» Task
Below are entries. Copy exactly the lines running from the line that holds "left front paw: (180, 946)" to the line that holds "left back paw: (497, 513)", with both ends included.

» Source material
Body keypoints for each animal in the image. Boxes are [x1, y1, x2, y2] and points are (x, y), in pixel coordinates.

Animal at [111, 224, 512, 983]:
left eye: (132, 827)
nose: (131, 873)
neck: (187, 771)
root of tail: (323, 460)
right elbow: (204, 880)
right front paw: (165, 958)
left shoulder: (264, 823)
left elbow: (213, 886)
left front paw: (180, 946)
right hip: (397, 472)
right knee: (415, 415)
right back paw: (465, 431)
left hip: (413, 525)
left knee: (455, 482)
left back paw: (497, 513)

---

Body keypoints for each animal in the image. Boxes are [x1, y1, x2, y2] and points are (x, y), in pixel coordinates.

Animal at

» Exercise response
left front paw: (180, 946)
right hip: (397, 472)
right knee: (415, 415)
right back paw: (465, 431)
left hip: (413, 525)
left knee: (455, 482)
left back paw: (497, 513)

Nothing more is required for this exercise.